Baby Princess with items brought to her in the hospital by AAI families
In late 2010 I received an out-of-the-blue email from Martha Osborne (from Rainbow Kids). It's very common for adoption agencies and advocacy groups to be contacted by people in foreign countries who claim sad circumstances for "orphans" who need help. Most often these emails are scams. It's easy to become calloused and assume they are all fake situations. However, Martha received an email that she said she had a feeling about. She didn't erase it immediately. She thought there was a possibility it was genuine. Could AAI check it out?
I responded to Dr. Y, who is a resident at a hospital in Ghana. Very quickly it was obvious that this was a real situation. Dr. Y had come to know Baby Princess. This baby had been abandoned at her hospital. The hospital had been giving her care, but nothing extra. Dr. Y arranged for her to receive the life-saving shunt surgery Baby Princess needed. She went even beyond that, reaching out to those in America that might be able to help find Baby Princess a family. Babies with this condition in Ghana simply do not have a very good chance at long life.
Baby Princess with Dr. Y post surgery
Our team in Ghana began to work with Social Welfare, the hospital, and Dr. Y to be able to legally "free" Princess from the hospital. However, finding care for a baby with her special needs is not an easy task in Ghana. Princess needed a home with caregivers who understood her special need. She needed a home with clean surroundings and better-than-average resources for her care. AAI could provide financially for Princess, but we could not give her the hugs, and tummy time, and developmental challenges she would need to thrive.

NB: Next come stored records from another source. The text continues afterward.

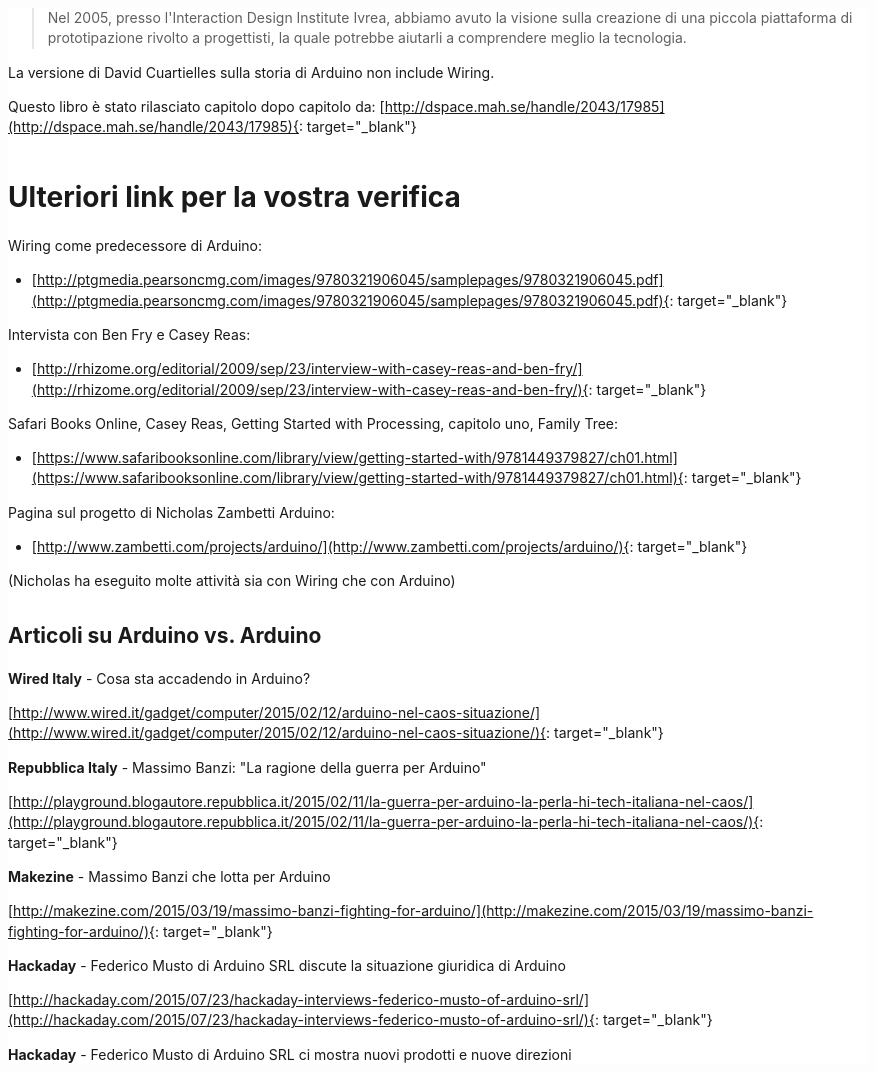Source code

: >Nel 2005, presso l'Interaction Design Institute Ivrea, abbiamo avuto la visione sulla creazione di una piccola piattaforma di prototipazione rivolto a progettisti, la quale potrebbe aiutarli a comprendere meglio la tecnologia.

La versione di David Cuartielles sulla storia di Arduino non include Wiring.

Questo libro è stato rilasciato capitolo dopo capitolo da: [http://dspace.mah.se/handle/2043/17985](http://dspace.mah.se/handle/2043/17985){: target="_blank"}


# Ulteriori link per la vostra verifica

Wiring come predecessore di Arduino:

* [http://ptgmedia.pearsoncmg.com/images/9780321906045/samplepages/9780321906045.pdf](http://ptgmedia.pearsoncmg.com/images/9780321906045/samplepages/9780321906045.pdf){: target="_blank"}

Intervista con Ben Fry e Casey Reas:

* [http://rhizome.org/editorial/2009/sep/23/interview-with-casey-reas-and-ben-fry/](http://rhizome.org/editorial/2009/sep/23/interview-with-casey-reas-and-ben-fry/){: target="_blank"}

Safari Books Online, Casey Reas, Getting Started with Processing, capitolo uno, Family Tree:

* [https://www.safaribooksonline.com/library/view/getting-started-with/9781449379827/ch01.html](https://www.safaribooksonline.com/library/view/getting-started-with/9781449379827/ch01.html){: target="_blank"}

Pagina sul progetto di Nicholas Zambetti Arduino:

* [http://www.zambetti.com/projects/arduino/](http://www.zambetti.com/projects/arduino/){: target="_blank"}

(Nicholas ha eseguito molte attività sia con Wiring che con Arduino)

## Articoli su Arduino vs. Arduino

**Wired Italy** - Cosa sta accadendo in Arduino?

[http://www.wired.it/gadget/computer/2015/02/12/arduino-nel-caos-situazione/](http://www.wired.it/gadget/computer/2015/02/12/arduino-nel-caos-situazione/){: target="_blank"}

**Repubblica Italy** - Massimo Banzi: "La ragione della guerra per Arduino"

[http://playground.blogautore.repubblica.it/2015/02/11/la-guerra-per-arduino-la-perla-hi-tech-italiana-nel-caos/](http://playground.blogautore.repubblica.it/2015/02/11/la-guerra-per-arduino-la-perla-hi-tech-italiana-nel-caos/){: target="_blank"}

**Makezine** - Massimo Banzi che lotta per Arduino

[http://makezine.com/2015/03/19/massimo-banzi-fighting-for-arduino/](http://makezine.com/2015/03/19/massimo-banzi-fighting-for-arduino/){: target="_blank"}

**Hackaday** - Federico Musto di Arduino SRL discute la situazione giuridica di Arduino

[http://hackaday.com/2015/07/23/hackaday-interviews-federico-musto-of-arduino-srl/](http://hackaday.com/2015/07/23/hackaday-interviews-federico-musto-of-arduino-srl/){: target="_blank"}

**Hackaday** - Federico Musto di Arduino SRL ci mostra nuovi prodotti e nuove direzioni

I began putting out the word that we were in search of a foster family for a very special little Princess. For weeks I searched. People came together and told me of one person, who knew of another person, who might be able to care for Princess. During that time I made some great connections with people who are able to care for children in Ghana with more severe special needs, but nobody was able to take Princess at that time. We expected Princess to be released from the hospital "any day." Where would she go? I can tell you that during this time it was hard to find sleep at night!
I went to a social networking site, looking for any connection to anybody in Ghana who might be able to give this deserving and precious baby a home. On a whim I contacted City of Refuge Ministries--an organization that is focused on rescuing children who have become enslaved in the fishing industry in Ghana. I had heard good things about the home, but didn't "know" them at all. I sent the email with very low expectations. However, after a few days I received the email I had been hoping for! City of Refuge had conducted a board meeting and decided they would be happy to welcome Baby Princess into their home!
What transpired then none of us could have predicted. All of a sudden the "rush" to find a home for this child was put on hold as red tape kept her from leaving the hospital. Many weeks passed by. City of Refuge, Dr. Y, and our team in Ghana continued to advocate for Baby Princess. Finally, on Friday February 4th, Baby Princess was allowed to leave the hospital and join her new foster family. Our Princess has found her "castle!"
In the next several months we expect Baby Princess to become available for adoption. All of us invested in her life so far are waiting in anticipation to see how the rest of her story turns out. We know that this is a special child, with a special purpose.